A Year After the Capitol Riot, Nothing Useful Has Been Done

After the January 6 violence at the Capitol, Americans got a bigger national security state. What they didn’t get was solutions to any of the underlying forces that helped bolster right-wing extremism.

Trump Supporters Hold "Stop The Steal" Rally In DC Amid Ratification Of Presidential Election

Pro-Trump protesters gather outside the US Capitol Building on January 06, 2021 in Washington, DC. (Tasos Katopodis / Getty Images)


It’s been a year since the Capitol riot, when Donald Trump supporters, whipped into a frenzy, ransacked governmental buildings, led directly to several deaths, and caused millions to worry about the future of American democracy. And in that entire year very little has been done to put American democracy on firmer footing.

As when we talk about any crime, from a neighborhood shooting to a terrorist attack, trying to understand the various, swirling factors that lead people to make bad decisions doesn’t justify their actions. But it is telling how few mainstream commentators seem interested in what drew Trump’s base toward extremism and how that trend can be undercut, as opposed to just condemned.

The Trumpers were hardly the most economically squeezed people in the country. But it’s significant, for example, as the Washington Post reported shortly after the incident, that nearly two-thirds of those arrested for taking part in the riot had histories of financial troubles, from bankruptcies and unpaid taxes to evictions and foreclosures.

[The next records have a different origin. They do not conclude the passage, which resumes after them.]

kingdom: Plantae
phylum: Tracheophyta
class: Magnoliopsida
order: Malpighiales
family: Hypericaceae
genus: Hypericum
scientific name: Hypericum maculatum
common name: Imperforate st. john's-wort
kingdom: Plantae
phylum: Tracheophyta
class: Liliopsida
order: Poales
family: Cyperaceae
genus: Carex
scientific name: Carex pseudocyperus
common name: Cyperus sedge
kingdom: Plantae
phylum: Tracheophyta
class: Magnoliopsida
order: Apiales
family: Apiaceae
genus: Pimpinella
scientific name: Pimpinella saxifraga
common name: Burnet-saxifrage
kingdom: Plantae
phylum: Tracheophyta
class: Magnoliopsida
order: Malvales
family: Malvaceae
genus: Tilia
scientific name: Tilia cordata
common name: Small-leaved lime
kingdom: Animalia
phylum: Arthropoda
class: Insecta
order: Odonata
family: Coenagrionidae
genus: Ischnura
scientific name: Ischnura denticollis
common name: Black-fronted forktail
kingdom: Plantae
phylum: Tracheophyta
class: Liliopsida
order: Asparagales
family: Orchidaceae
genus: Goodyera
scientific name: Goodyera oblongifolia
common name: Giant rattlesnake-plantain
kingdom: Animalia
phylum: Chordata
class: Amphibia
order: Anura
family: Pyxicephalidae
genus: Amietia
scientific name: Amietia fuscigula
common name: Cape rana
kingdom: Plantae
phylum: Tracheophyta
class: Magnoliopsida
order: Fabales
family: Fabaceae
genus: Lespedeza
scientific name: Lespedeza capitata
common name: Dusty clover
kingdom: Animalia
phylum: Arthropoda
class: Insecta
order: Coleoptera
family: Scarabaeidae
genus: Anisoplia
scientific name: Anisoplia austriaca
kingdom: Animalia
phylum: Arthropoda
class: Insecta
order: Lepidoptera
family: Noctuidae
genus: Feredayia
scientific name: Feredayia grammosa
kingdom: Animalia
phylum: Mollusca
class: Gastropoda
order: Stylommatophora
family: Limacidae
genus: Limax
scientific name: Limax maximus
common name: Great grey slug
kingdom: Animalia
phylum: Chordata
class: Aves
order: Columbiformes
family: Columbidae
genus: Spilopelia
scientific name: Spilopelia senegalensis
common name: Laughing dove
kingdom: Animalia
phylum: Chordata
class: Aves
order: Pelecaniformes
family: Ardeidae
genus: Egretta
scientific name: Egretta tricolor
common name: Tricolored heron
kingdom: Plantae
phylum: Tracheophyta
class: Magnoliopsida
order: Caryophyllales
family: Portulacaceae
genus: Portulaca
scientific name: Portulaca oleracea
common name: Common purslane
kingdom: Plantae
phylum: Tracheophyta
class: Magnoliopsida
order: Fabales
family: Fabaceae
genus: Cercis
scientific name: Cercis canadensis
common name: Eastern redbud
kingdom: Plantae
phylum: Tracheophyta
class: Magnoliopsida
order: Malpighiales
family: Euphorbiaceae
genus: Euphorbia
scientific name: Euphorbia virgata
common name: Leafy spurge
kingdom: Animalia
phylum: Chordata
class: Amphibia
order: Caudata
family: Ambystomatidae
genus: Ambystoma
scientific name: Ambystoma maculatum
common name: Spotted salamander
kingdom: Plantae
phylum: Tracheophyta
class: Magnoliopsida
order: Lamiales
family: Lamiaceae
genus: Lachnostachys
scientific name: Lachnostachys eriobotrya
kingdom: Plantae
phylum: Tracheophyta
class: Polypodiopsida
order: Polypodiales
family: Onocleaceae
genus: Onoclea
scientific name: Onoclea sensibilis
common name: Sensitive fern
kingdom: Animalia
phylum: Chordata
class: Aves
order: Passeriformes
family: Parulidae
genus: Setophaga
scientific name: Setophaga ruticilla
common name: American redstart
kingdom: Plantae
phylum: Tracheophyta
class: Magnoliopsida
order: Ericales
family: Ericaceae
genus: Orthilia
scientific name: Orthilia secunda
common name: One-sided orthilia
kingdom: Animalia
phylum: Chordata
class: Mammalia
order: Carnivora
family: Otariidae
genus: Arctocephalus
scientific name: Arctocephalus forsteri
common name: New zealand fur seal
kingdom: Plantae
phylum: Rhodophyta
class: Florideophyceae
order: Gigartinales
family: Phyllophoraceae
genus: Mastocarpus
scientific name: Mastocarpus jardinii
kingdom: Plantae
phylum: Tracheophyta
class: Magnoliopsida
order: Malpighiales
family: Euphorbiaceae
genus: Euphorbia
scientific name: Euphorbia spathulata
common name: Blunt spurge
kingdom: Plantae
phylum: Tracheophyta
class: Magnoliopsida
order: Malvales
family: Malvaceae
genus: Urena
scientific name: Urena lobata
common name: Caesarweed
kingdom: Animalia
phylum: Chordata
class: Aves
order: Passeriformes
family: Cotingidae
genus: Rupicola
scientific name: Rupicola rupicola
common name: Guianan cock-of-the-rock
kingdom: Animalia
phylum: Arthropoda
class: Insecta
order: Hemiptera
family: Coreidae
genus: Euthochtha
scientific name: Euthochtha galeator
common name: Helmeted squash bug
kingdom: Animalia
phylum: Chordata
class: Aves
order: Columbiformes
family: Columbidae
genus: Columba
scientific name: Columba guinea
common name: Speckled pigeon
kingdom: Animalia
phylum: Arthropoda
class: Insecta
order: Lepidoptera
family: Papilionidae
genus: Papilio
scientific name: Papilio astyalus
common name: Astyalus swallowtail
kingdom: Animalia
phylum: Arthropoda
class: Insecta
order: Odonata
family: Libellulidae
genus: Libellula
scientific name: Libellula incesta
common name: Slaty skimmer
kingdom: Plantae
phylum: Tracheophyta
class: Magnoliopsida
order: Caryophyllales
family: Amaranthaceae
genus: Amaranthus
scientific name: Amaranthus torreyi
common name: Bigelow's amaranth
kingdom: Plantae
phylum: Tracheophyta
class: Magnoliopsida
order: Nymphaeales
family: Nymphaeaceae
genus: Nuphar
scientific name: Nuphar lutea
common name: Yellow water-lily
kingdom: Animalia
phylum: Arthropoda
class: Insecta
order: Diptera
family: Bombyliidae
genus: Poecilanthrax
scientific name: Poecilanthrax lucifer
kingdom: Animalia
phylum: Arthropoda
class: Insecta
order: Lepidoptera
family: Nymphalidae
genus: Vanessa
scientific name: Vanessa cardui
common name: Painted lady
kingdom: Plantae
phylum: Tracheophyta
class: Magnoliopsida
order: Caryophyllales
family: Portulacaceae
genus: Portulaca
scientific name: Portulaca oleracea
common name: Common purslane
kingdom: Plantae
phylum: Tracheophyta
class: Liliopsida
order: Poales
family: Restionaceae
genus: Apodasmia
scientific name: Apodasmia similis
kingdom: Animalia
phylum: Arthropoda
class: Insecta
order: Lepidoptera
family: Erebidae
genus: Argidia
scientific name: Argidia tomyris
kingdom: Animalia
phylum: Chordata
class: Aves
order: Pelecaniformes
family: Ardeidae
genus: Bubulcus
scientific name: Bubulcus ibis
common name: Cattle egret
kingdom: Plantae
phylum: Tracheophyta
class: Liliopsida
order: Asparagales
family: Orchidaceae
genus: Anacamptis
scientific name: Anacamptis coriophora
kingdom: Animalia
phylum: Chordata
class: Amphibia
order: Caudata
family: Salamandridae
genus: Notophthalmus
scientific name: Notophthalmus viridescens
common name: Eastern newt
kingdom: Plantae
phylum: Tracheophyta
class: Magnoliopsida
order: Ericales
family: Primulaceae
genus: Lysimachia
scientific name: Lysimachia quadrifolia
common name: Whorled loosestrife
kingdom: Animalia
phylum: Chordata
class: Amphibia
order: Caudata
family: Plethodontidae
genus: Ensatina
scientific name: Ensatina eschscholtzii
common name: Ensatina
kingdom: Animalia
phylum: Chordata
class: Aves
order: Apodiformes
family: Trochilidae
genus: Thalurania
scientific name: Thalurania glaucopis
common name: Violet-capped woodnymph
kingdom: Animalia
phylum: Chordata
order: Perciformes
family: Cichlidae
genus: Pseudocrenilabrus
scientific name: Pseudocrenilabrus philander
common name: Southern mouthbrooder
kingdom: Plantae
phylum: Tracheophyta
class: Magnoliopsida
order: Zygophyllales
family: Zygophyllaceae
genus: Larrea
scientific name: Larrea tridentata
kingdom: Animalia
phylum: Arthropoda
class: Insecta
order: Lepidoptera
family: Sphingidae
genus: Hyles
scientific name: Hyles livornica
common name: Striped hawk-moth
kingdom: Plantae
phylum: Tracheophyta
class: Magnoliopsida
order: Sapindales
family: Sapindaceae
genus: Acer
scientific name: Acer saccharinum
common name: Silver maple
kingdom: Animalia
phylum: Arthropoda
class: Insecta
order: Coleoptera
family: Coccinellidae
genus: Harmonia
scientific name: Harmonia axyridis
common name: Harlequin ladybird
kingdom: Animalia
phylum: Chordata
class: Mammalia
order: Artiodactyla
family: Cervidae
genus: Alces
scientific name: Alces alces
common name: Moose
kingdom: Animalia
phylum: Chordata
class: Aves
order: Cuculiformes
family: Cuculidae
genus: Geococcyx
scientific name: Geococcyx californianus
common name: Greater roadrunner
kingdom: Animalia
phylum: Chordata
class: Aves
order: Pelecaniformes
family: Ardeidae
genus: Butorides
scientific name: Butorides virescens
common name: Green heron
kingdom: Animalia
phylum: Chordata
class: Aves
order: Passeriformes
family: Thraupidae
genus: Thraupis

It’s significant that, as University of Chicago researchers found, the vast, vast majority of those arrested were unaffiliated with right-wing militias, were older, and told authorities and journalists they were simply following their president. It’s significant that, as even the liberal news outlets most bullish on the coup narrative reported, they believed in a host of unsubstantiated conspiracy theories before they got to Trump’s election fraud lie, and that they genuinely believed the nonsense spouted by their president, in whom they invested an overwhelmingly loyalty.